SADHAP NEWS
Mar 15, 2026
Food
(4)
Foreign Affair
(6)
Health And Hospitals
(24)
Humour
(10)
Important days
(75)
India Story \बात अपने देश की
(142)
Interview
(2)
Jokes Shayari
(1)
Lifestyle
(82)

_What this task involves_: Please retype the listing above with no line missing.

_Response area_:
SADHAP NEWS
Mar 15, 2026
Food
(4)
Foreign Affair
(6)
Health And Hospitals
(24)
Humour
(10)
Important days
(75)
India Story \बात अपने देश की
(142)
Interview
(2)
Jokes Shayari
(1)
Lifestyle
(82)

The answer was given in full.